Insofar as using GRPC/protobuf for a UDF implementation (a UDF implementation that substitutes in the place python), I'm assuming that this is not very common or you would have referenced it in some way. The reason I ask is because in the past there used to be some other UDF interfaces for languages like R and .Net, but unfortunately databricks didn't see enough value in those and didn't keep them around. Without native UDF interfaces for those languages, I'm hoping a GRPC/protobuf flavor of UDF's would potentially serve a similar purpose.

To ask the question another way, what do you know how "sparklyr" sends UDF's to the cluster? Do those users have to rely on UDF's written in python?

For companies that don't have a massive number of JVM or python developers, I think Spark-Connect is pretty compelling. The thing that attracts me to it is the number of ecosystems that can be supported. Nobody has to be left out in the cold anymore:

sparklr...
Spark Connect Python
Spark Connect Go
Spark Connect Rust
Spark Connect Swift
Spark Connect .NET
etc.

see:
https://spark.apache.org/spark-connect/#:~:text=Spark%20Connect%20lets%20you%20build%20Spark%20Conne...

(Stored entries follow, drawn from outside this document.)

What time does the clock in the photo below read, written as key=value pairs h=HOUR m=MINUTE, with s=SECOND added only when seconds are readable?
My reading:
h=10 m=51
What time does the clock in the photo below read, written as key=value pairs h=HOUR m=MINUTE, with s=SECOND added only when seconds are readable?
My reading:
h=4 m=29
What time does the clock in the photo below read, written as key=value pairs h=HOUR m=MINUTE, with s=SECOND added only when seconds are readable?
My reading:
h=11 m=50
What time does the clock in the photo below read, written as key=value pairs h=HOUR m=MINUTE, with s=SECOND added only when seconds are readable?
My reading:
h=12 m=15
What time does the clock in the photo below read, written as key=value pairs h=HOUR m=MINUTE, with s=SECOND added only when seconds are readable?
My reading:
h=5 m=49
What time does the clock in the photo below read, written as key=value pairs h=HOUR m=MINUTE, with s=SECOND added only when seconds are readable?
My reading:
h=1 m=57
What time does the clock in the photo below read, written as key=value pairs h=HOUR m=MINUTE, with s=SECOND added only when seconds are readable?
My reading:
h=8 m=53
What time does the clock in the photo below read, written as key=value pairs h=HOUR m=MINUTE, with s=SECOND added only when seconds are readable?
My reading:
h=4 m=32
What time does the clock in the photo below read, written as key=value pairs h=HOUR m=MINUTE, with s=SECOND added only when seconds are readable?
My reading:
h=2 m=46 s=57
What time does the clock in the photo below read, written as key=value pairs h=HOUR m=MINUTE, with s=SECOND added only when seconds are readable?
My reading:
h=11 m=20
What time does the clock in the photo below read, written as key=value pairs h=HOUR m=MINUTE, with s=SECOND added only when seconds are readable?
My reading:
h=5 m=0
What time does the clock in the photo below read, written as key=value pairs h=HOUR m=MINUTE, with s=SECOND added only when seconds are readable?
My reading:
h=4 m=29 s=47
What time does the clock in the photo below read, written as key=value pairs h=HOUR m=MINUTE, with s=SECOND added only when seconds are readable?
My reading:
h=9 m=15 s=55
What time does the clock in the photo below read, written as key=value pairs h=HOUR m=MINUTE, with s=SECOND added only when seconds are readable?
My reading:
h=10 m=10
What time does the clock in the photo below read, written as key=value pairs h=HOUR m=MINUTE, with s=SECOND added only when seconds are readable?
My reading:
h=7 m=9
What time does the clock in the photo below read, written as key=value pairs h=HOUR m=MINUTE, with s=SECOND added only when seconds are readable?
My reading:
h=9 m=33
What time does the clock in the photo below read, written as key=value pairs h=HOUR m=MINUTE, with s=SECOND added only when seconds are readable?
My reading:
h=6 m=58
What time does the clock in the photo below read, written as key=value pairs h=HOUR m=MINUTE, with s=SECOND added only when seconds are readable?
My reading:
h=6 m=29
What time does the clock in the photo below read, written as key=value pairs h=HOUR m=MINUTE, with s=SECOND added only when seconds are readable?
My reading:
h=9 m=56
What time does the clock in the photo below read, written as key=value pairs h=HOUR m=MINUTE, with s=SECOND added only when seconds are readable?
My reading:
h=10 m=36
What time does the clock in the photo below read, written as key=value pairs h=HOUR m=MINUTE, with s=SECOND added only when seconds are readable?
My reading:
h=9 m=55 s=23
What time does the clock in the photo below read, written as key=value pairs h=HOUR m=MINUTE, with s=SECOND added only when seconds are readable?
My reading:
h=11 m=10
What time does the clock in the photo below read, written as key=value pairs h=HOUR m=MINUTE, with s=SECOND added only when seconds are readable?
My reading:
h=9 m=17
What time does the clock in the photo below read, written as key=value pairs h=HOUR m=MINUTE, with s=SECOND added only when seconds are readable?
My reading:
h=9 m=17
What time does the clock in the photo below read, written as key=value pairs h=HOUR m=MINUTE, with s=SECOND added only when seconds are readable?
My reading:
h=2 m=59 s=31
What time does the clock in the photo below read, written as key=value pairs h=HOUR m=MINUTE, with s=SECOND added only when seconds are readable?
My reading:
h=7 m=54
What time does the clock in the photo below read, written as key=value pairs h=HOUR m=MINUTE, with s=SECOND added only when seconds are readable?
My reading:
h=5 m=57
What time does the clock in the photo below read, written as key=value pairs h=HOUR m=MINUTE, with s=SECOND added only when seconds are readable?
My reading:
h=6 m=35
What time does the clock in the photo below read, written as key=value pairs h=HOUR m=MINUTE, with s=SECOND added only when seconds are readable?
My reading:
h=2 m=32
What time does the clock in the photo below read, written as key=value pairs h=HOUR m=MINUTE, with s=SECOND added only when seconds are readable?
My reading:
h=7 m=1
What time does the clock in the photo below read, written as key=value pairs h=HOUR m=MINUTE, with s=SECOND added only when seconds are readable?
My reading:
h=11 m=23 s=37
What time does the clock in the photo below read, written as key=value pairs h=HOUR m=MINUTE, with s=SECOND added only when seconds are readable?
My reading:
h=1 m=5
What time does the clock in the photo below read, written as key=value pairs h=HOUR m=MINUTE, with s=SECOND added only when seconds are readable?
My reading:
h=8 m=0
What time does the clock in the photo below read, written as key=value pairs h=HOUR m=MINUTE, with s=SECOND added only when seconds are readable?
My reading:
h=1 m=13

Hopefully all those ecosystems will have some approach for UDF's as well, or it costs ~20% of the benefits of spark. (They have to come up with funky alternatives to UDF, that would probably run outside of the cluster.) Admittedly most clients are sending 80% of the work to this cluster in the form of Spark-SQL statements, but that doesn't necessarily get folks all the way to the finish line.